Thanks for the eye opener. Its like Watership Down. If it looks too good then it is a TRAP.


----------



## PowerShell (Feb 3, 2013)

JamesDowns said:


> Thanks for the eye opener. Its like Watership Down. If it looks too good then it is a TRAP.


I mean if you do work for an oil company, they might provide lodging which is basically a barracks like housing camp setup. Then you'd be really making some money and stashing it away. For finding your own residence, the apartment and house prices are insane. You have to remember most of these towns were say 10,000 or less people and now 30,000 people show up to find this high paying work in the oil industry. The town still has the infrastructure, including housing, to support basically 10,000 residents. Supply and demand causes the prices to sky rocket. Yes wages are high and I even heard Taco Bell pays like $15-20 an hour but the cost of living basically eats up any gains made in making more. Also since there is a flood of people, there's a lot of undesirables that flock for the high paying jobs. The police forces are again, only meant for 10,000 people. There's a lot of crime and other riff raff when a police force meant for 10,000 has to police 40,000 people. I have a friend out there and he's originally from North Dakota so he can gauge the before and after and it's not as appealing as it sounds.


----------



## JamesDowns (Sep 26, 2012)

PowerShell said:


> I mean if you do work for an oil company, they might provide lodging which is basically a barracks like housing camp setup. Then you'd be really making some money and stashing it away. For finding your own residence, the apartment and house prices are insane. You have to remember most of these towns were say 10,000 or less people and now 30,000 people show up to find this high paying work in the oil industry.... 10,000 has to police 40,000 people. I have a friend out there and he's originally from North Dakota so he can gauge the before and after and it's not as appealing as it sounds.


Well fuck.


----------



## PowerShell (Feb 3, 2013)

JamesDowns said:


> Well fuck.


If it's your thing, go for it. Different people have different interests and ways of living. I want to move to a big city and I know a ton of people think I'm nuts. It's really up to your preferences. If you're a rough and ready type that jobs wouldn't be that bad.


----------



## JamesDowns (Sep 26, 2012)

PowerShell said:


> If it's your thing, go for it. Different people have different interests and ways of living. I want to move to a big city and I know a ton of people think I'm nuts. It's really up to your preferences. If you're a rough and ready type that jobs wouldn't be that bad.
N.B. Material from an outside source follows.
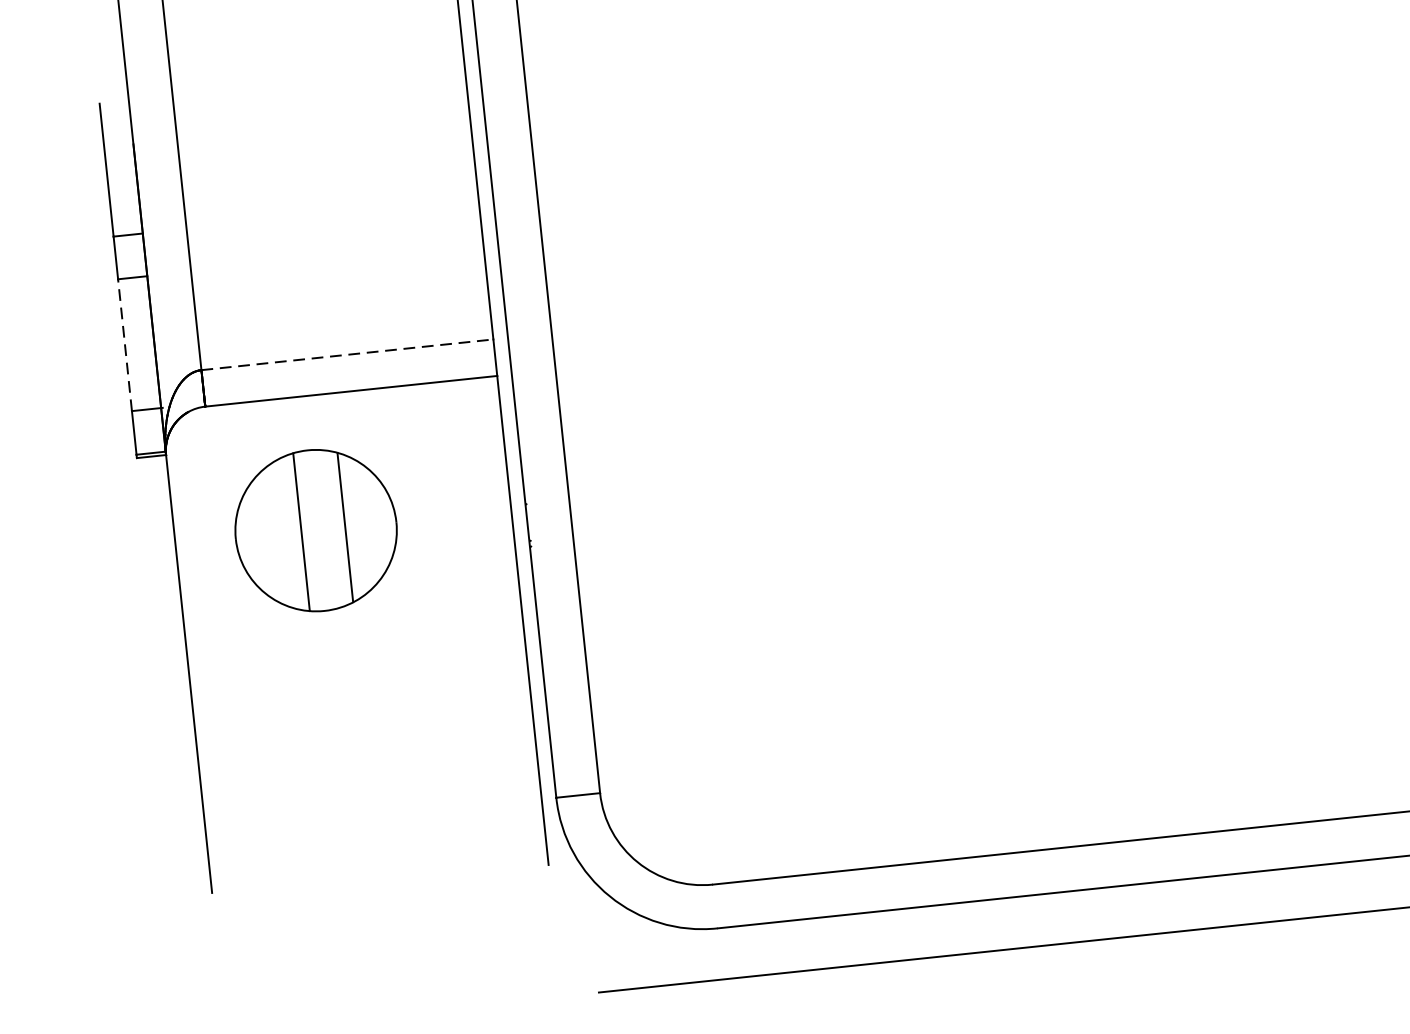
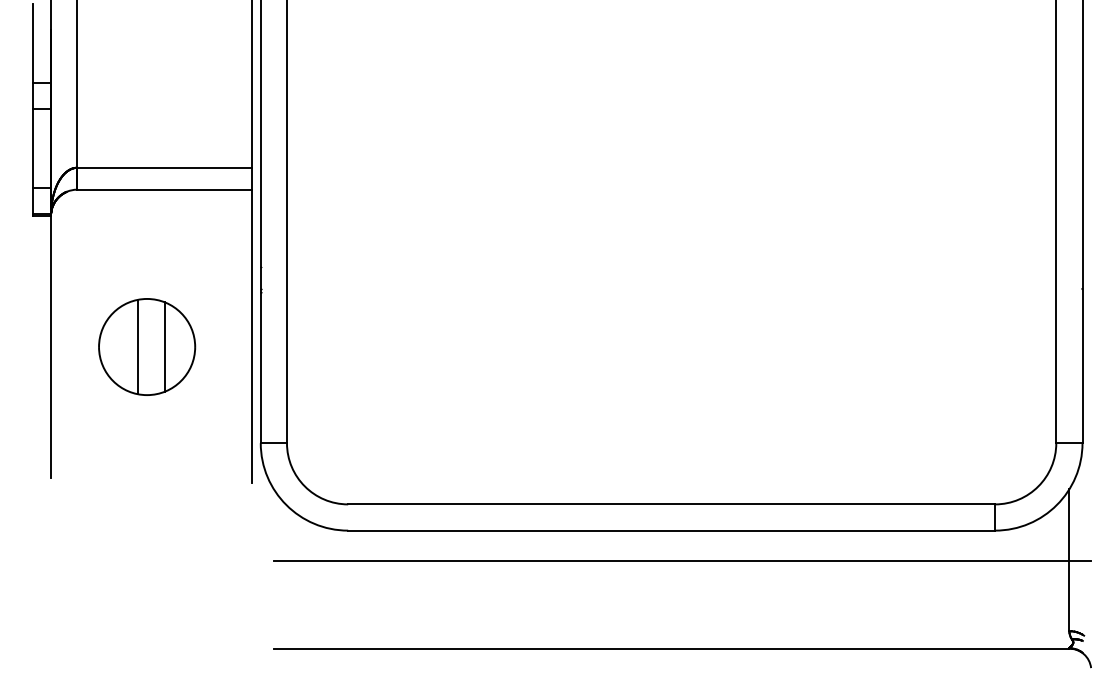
line: (124, 343) -> (33, 147), dashed -> solid
line: (348, 354) -> (165, 167), dashed -> solid
part: (316, 529) -> (147, 346), moved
You realize that I'm an INTP right? We invented sloth.


----------



## PowerShell (Feb 3, 2013)

JamesDowns said:


> You realize that I'm an INTP right? We invented sloth.


Well I'm an ENTP and I see tons of opportunities and have many business ideas for going out there. I've debated going out there and cashing in but I looked at some of the details and it doesn't seem super appealing.


----------



## elixare (Aug 26, 2010)

U$A

10char


----------